## [WHAT YOU WILL DO]
State how many lines in the items below contain the string "일상어와", with case counting, and give only the number.

## [TASK INPUT]
####
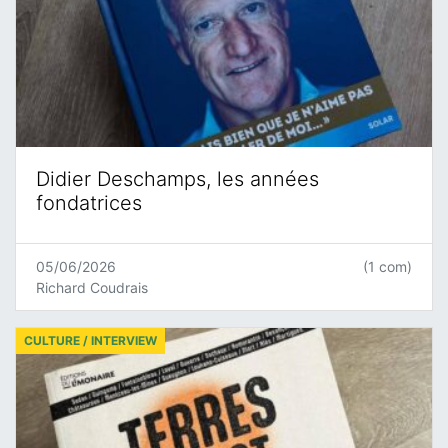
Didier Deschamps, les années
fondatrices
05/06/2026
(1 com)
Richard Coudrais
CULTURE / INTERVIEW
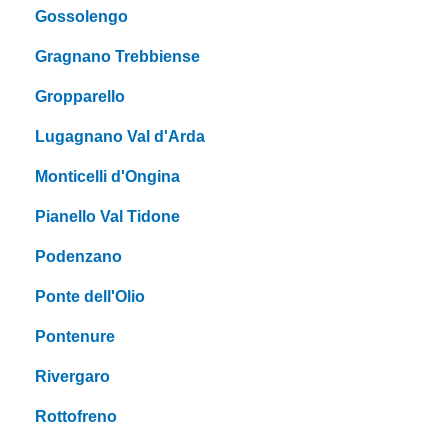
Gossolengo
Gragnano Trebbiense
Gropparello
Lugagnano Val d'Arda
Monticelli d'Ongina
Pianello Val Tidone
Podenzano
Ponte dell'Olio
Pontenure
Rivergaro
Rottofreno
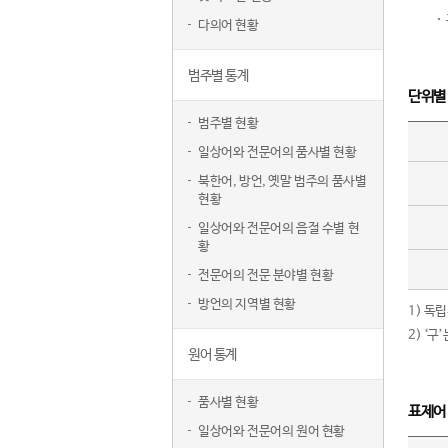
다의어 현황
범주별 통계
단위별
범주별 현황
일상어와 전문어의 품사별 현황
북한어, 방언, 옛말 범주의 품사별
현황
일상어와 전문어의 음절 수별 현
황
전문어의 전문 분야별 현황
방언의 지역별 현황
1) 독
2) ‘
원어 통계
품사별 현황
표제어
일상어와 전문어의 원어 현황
####
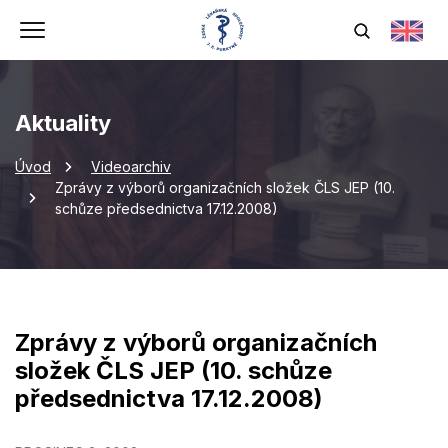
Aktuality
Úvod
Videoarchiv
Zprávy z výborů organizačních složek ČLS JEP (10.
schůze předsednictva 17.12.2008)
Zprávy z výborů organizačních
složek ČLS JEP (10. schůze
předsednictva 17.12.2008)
####
## [REPLY]
3